Source material ->
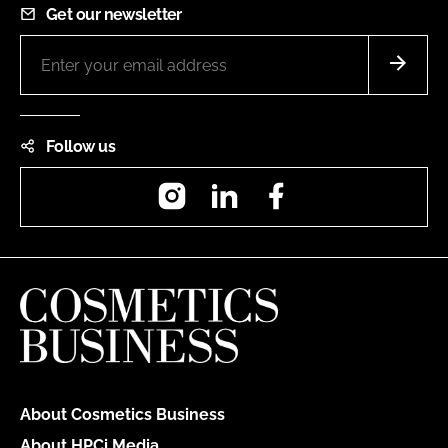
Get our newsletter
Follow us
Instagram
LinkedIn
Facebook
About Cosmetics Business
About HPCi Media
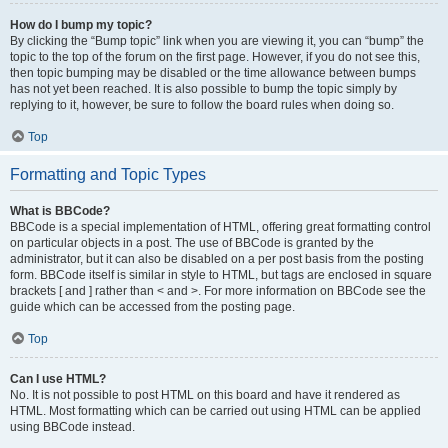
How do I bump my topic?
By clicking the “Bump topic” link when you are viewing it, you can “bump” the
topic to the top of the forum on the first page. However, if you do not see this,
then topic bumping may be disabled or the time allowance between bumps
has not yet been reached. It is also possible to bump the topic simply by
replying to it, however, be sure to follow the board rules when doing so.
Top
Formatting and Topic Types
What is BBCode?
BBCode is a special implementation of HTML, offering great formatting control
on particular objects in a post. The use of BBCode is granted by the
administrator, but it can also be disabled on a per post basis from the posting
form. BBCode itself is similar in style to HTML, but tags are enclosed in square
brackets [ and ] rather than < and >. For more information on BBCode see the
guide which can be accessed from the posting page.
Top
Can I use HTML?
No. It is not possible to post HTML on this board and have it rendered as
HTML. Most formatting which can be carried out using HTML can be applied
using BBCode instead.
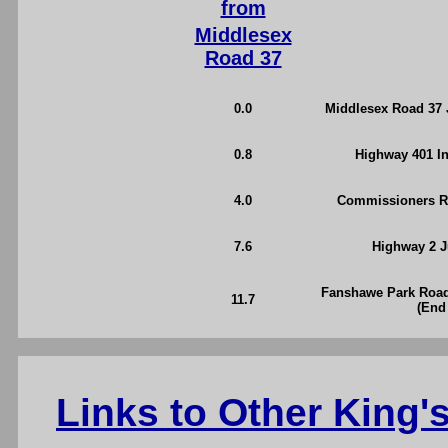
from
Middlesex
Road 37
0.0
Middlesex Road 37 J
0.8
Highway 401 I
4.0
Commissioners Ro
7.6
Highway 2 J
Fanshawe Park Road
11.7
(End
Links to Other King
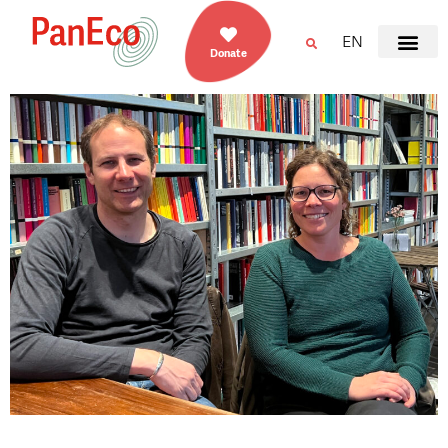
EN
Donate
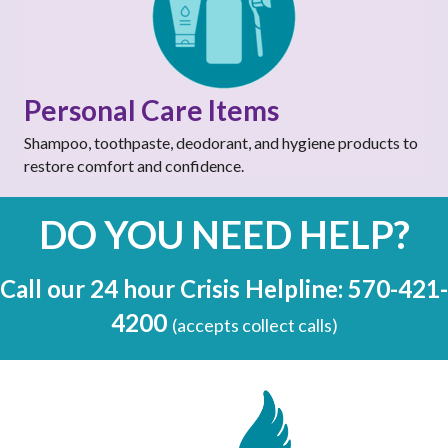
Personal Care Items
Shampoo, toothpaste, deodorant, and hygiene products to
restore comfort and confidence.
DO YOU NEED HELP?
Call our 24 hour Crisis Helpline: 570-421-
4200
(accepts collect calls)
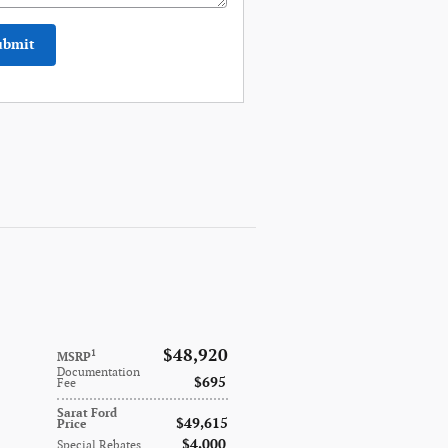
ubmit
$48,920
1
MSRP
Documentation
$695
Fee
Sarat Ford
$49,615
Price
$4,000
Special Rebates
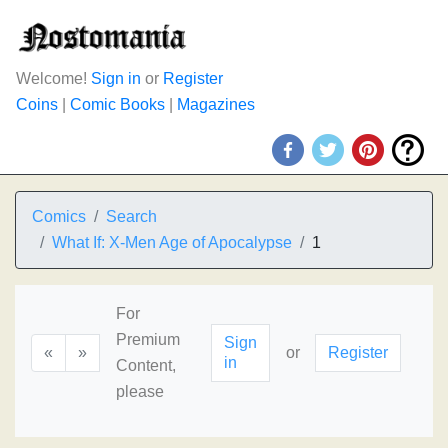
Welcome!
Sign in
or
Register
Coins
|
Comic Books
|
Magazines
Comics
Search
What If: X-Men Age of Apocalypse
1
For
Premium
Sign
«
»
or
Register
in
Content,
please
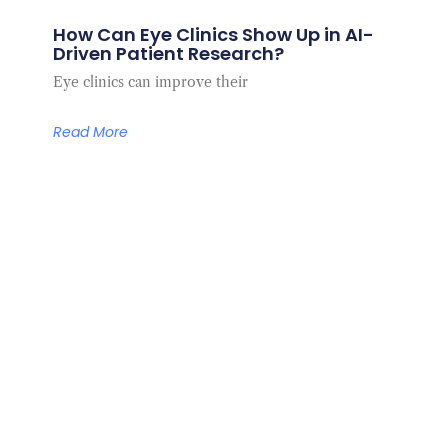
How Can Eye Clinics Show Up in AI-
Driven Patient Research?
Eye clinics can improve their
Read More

Instructions to follow -> Repeat all of the lines above with each "BBCode" swapped for "BB markup" and nothing else altered. Omit the pictures.

Solution to the problem ->
Get our newsletter
Follow us
Instagram
LinkedIn
Facebook
About Cosmetics Business
About HPCi Media
How do I bump my topic?
By clicking the “Bump topic” link when you are viewing it, you can “bump” the
topic to the top of the forum on the first page. However, if you do not see this,
then topic bumping may be disabled or the time allowance between bumps
has not yet been reached. It is also possible to bump the topic simply by
replying to it, however, be sure to follow the board rules when doing so.
Top
Formatting and Topic Types
What is BB markup?
BB markup is a special implementation of HTML, offering great formatting control
on particular objects in a post. The use of BB markup is granted by the
administrator, but it can also be disabled on a per post basis from the posting
form. BB markup itself is similar in style to HTML, but tags are enclosed in square
brackets [ and ] rather than < and >. For more information on BB markup see the
guide which can be accessed from the posting page.
Top
Can I use HTML?
No. It is not possible to post HTML on this board and have it rendered as
HTML. Most formatting which can be carried out using HTML can be applied
using BB markup instead.
from
Middlesex
Road 37
0.0
Middlesex Road 37 J
0.8
Highway 401 I
4.0
Commissioners Ro
7.6
Highway 2 J
Fanshawe Park Road
11.7
(End
Links to Other King
EN
Donate
Personal Care Items
Shampoo, toothpaste, deodorant, and hygiene products to
restore comfort and confidence.
DO YOU NEED HELP?
Call our 24 hour Crisis Helpline: 570-421-
4200
(accepts collect calls)
ubmit
$48,920
1
MSRP
Documentation
$695
Fee
Sarat Ford
$49,615
Price
$4,000
Special Rebates
Welcome!
Sign in
or
Register
Coins
|
Comic Books
|
Magazines
Comics
Search
What If: X-Men Age of Apocalypse
1
For
Premium
Sign
«
»
or
Register
in
Content,
please
How Can Eye Clinics Show Up in AI-
Driven Patient Research?
Eye clinics can improve their
Read More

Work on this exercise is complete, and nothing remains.